— Text shown —
>> start

I've been saying that for years.
Really? I should listen to you more often!
Truly nothing new here move along. These are the same explanations/ analogies I have been reading since I was a kid. My best guess is the physicists still don't know what they are talking about, whether the reason is religion or not.
and BANG, there was light and it was good.
Probably not a good idea not to discuss time dependent events before time existed, you lose every time.
I like this statement. It makes me wonder if we are really inside a black hole. Could the collapse of matter under gravity continue indefinitely? Could more and more space be generated "inside" (and I use the term very loosely) a black hole that would appear as an expansionary universe to an observer inside the even horizon of a black hole? Could "nested" black holes either one, or a cluster of singularities with their own unique even horizons, exist with a common event horizon relative to an observer outside this event horizon? Just doing some pre-caffiene speculation.
You are right - in the end it all comes down to nomenclature. ;-)
I can hardly wait for the central question, which science has been tap-dancing around forever. The explanation for:
First there was nothing; then it exploded.
Pretty sharp, I'd say. Some theorists have been thinking along those lines for 20 years. Google up the term "chaotic inflation".
According to inflationary theory, the universe itself is a black hole, so the speculation that the interior of a black hole is, subjectively, a universe unto itself is well-founded.
First there was nothing; then it exploded.
It would help if you explained why you have difficulty with that concept. Is it a causality issue, or that you don't personally know the mechanism that drives the expansion?

>> end

— Problems to work on —
1) In the comment thread about the Big Bang and black holes, why does one commenter call the idea that a black hole's interior could be a universe of its own well-founded? Explain in one to three sentences.
2) In the comment thread about the Big Bang and black holes, for how long have some theorists been thinking along the lines of the black hole speculation?
3) Carry on the comment thread about the Big Bang and black holes from the point where it stops.

— Information shown —
>> start

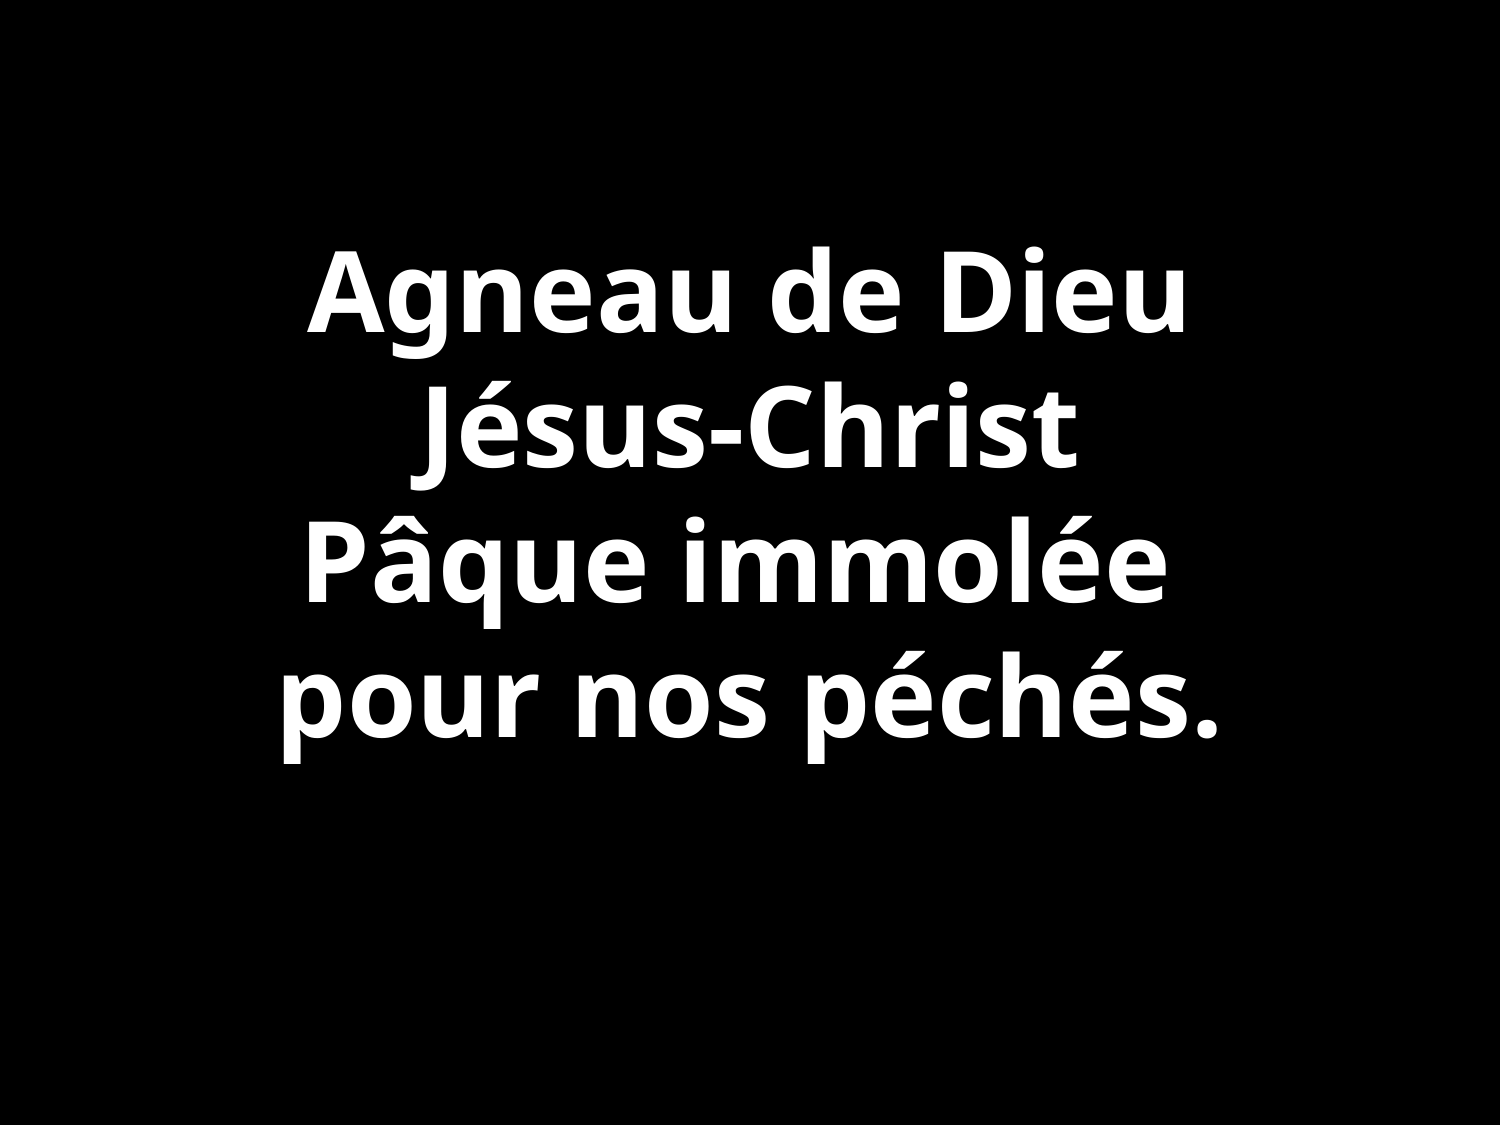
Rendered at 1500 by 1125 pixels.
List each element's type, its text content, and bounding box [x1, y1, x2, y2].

title Agneau de Dieu Jésus-Christ Pâque immolée pour nos péchés. [23, 47, 1477, 1099]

>> end

— Solved problems —
1) According to inflationary theory, the universe itself is a black hole. For that reason, the commenter calls well-founded the speculation that the interior of a black hole is, subjectively, a universe unto itself.

2) For 20 years.

3)
Both.
The physical universe defines things and mechanisms.
Before the universe existed, therefore, there is nothing to discuss, including causality and the reality that no one personally knows or can know what created something that doesn't exist.
Oh, let's do! I'm a little fuzzy on that myself. The vacuum has energy, and "contains" space--so technically it's not "nothing." Right? Or am I confused?
Can't we say that even the pre-Big Bang singularity had--at a minimum--mass, and so was not "nothing?"
If you can explain the phenomenon of vacuum energy in layman's terms, I would appreciate it.
Can't we say that even the pre-Big Bang singularity had--at a minimum--mass, and so was not "nothing?"
If you can explain the phenomenon of vacuum energy in layman's terms, I would appreciate it.
Sorry, this previous post was intended for SubMareener.
Awesome article. I thought I understood the Big Bang. I didn't. I still don't, not really, but at least now I know that I don't.
See post 34
If there were a Science Forum would the SN's still come?